In the entries below, find each line with the string "Bahasa" and copy it.

::::::::::

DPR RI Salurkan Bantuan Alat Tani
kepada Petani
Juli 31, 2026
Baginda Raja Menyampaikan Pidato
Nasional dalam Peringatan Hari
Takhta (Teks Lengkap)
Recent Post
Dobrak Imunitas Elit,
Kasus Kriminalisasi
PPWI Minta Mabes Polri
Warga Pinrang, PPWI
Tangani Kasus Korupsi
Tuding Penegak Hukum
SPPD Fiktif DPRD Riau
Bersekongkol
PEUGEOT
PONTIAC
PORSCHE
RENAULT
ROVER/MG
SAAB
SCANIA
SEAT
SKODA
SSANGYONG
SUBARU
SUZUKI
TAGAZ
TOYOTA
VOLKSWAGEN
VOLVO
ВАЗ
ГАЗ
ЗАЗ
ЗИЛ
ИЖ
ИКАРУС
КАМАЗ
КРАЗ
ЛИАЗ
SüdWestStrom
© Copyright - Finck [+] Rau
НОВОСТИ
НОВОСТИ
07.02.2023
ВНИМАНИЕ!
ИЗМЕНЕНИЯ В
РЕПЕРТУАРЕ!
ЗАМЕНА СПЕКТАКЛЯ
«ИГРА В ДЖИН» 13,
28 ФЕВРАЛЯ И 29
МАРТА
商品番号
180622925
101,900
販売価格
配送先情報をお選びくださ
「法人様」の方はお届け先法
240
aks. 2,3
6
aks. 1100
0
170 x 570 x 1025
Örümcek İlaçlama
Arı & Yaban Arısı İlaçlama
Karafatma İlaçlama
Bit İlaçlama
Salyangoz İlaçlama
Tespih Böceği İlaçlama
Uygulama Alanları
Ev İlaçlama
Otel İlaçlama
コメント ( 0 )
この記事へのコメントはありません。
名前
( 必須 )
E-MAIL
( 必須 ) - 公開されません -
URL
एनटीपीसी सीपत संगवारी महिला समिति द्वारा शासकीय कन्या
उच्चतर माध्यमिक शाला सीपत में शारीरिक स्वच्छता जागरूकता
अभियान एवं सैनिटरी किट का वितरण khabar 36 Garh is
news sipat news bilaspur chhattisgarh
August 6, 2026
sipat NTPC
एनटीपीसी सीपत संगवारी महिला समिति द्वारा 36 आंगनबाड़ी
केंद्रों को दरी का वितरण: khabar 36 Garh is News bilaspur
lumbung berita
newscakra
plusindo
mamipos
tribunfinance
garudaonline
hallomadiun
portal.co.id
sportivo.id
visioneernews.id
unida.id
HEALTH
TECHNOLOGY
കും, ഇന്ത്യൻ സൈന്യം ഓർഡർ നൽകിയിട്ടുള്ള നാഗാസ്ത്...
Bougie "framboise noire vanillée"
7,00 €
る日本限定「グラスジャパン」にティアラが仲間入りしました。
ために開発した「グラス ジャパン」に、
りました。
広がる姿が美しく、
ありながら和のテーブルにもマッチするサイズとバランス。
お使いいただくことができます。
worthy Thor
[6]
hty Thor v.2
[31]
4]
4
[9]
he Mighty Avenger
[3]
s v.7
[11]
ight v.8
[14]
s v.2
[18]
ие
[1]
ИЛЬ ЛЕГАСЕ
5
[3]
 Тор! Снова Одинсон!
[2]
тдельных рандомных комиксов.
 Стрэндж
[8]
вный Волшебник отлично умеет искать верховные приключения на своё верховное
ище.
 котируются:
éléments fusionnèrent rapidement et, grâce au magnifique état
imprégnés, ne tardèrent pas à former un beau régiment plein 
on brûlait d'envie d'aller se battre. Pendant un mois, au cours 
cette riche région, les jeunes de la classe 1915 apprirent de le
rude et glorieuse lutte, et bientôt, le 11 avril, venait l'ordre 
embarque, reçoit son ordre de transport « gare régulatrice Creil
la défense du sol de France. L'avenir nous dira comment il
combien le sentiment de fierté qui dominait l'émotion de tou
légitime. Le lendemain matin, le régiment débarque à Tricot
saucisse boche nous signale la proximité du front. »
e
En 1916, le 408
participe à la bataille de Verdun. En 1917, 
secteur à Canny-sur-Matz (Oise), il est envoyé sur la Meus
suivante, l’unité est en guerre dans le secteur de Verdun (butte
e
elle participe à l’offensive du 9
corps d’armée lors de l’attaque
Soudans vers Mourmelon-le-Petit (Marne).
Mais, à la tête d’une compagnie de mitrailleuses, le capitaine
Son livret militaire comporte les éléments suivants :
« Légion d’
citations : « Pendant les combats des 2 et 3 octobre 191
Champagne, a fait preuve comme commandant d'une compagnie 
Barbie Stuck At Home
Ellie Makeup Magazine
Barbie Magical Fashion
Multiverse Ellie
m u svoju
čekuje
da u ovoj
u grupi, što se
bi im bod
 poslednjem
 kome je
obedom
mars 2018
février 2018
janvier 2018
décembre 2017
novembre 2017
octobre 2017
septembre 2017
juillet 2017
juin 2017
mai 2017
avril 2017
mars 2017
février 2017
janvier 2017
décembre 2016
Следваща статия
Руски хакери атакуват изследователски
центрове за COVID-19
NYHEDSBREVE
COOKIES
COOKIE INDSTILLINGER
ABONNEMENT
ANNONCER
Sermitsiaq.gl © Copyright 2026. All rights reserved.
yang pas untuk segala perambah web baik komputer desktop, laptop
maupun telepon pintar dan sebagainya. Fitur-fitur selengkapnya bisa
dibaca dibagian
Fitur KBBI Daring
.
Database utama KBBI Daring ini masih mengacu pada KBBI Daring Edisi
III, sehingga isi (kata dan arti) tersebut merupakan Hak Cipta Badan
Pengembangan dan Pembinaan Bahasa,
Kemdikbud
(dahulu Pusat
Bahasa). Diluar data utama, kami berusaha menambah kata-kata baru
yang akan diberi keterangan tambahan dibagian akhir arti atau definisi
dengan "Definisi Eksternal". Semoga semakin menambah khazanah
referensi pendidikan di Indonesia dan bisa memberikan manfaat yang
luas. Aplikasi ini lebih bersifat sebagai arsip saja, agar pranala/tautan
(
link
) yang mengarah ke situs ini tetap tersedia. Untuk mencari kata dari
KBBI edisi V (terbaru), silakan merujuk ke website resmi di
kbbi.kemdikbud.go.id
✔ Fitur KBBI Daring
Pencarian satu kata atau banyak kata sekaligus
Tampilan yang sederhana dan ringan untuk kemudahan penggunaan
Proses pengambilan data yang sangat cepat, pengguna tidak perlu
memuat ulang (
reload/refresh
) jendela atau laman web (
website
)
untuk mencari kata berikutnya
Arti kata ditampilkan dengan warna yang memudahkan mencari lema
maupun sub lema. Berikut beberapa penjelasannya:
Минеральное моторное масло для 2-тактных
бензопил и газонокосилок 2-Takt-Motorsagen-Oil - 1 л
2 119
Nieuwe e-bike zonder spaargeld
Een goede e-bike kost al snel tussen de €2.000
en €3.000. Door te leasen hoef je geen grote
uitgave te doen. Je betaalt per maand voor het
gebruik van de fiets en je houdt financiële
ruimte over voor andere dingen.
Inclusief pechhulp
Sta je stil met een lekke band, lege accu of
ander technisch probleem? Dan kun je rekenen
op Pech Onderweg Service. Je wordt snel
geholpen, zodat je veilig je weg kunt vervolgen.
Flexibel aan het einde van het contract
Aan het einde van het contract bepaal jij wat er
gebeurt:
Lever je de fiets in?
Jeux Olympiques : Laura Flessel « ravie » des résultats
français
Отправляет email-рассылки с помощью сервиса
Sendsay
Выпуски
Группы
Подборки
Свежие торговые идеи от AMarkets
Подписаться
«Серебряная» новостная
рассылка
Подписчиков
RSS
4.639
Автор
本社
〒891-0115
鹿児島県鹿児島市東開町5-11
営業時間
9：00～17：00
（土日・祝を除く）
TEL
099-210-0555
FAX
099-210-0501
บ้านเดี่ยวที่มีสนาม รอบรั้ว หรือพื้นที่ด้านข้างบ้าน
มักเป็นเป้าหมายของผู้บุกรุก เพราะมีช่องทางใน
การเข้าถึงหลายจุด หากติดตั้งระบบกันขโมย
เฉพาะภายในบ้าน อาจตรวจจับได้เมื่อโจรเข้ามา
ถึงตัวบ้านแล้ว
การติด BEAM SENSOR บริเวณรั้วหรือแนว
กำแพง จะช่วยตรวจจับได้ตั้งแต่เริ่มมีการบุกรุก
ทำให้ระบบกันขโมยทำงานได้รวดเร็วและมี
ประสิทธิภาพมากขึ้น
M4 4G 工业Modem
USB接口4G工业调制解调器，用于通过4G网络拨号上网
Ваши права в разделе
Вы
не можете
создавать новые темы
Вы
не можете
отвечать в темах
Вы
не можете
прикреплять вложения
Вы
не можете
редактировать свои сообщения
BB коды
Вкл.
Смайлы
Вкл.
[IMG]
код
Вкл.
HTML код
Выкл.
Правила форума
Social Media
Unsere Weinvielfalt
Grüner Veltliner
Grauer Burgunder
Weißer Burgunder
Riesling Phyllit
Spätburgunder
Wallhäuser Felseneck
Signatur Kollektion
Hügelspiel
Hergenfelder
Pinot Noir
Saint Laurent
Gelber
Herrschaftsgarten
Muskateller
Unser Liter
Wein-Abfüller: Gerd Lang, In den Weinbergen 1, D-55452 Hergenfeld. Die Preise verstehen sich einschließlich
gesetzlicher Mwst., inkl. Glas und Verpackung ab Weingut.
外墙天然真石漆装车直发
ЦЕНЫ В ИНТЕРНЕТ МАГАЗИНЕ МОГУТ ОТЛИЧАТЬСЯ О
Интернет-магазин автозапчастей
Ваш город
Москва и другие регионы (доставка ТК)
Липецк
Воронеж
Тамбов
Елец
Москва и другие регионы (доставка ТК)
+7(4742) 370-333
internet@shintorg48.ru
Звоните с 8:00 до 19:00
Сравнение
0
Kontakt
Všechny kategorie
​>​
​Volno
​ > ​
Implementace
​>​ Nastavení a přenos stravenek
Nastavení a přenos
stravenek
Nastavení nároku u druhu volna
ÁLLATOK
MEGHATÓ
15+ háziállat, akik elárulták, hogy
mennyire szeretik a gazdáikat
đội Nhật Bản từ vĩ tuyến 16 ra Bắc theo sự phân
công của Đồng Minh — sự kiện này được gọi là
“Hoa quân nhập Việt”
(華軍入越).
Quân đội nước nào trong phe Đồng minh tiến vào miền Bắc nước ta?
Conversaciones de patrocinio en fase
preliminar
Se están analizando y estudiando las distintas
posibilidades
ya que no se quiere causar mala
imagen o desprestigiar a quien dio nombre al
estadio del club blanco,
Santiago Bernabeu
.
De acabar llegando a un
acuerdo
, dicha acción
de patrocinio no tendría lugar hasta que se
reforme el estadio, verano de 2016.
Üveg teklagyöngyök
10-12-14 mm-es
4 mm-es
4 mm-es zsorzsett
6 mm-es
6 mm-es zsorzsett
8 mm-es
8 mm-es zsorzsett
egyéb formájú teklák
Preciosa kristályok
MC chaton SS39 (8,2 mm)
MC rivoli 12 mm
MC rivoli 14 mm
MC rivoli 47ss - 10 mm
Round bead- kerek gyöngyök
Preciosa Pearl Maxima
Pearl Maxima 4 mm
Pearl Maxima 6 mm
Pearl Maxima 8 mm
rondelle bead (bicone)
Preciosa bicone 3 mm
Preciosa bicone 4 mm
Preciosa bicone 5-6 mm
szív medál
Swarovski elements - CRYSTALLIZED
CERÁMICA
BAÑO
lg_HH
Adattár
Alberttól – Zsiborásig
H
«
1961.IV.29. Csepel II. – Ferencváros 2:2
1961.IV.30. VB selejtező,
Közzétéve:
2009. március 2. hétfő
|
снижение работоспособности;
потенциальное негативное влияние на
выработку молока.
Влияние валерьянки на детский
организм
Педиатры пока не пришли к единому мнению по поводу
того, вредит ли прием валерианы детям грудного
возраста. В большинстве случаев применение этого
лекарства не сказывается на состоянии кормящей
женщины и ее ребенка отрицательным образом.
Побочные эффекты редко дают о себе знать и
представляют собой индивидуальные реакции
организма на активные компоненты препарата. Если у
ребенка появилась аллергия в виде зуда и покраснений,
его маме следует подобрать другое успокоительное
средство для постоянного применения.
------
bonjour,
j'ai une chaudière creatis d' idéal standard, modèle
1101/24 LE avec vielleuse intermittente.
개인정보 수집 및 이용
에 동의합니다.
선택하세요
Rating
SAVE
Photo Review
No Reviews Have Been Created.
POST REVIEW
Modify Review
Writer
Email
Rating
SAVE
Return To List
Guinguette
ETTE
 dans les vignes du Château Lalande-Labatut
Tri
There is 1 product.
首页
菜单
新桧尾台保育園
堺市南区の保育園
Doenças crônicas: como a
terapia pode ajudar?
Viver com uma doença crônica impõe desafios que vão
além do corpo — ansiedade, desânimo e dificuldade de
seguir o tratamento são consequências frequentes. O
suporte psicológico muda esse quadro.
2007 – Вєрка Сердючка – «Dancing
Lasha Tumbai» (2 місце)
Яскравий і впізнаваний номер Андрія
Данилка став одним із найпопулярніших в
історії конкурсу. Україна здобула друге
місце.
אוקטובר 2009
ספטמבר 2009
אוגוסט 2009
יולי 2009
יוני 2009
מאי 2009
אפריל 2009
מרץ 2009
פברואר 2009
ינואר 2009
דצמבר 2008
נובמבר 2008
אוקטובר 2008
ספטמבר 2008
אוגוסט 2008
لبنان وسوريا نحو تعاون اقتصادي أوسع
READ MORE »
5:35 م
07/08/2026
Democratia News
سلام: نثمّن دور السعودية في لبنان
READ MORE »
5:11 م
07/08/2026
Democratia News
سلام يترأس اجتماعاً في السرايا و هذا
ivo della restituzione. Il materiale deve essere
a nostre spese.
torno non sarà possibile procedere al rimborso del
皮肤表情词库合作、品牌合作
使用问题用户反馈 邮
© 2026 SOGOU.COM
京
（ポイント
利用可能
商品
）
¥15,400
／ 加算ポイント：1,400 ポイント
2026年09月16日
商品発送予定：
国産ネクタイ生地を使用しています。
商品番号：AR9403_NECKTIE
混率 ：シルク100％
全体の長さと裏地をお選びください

::::::::::

SOLUTION FOR THIS PROBLEM:
Pengembangan dan Pembinaan Bahasa,
Bahasa). Diluar data utama, kami berusaha menambah kata-kata baru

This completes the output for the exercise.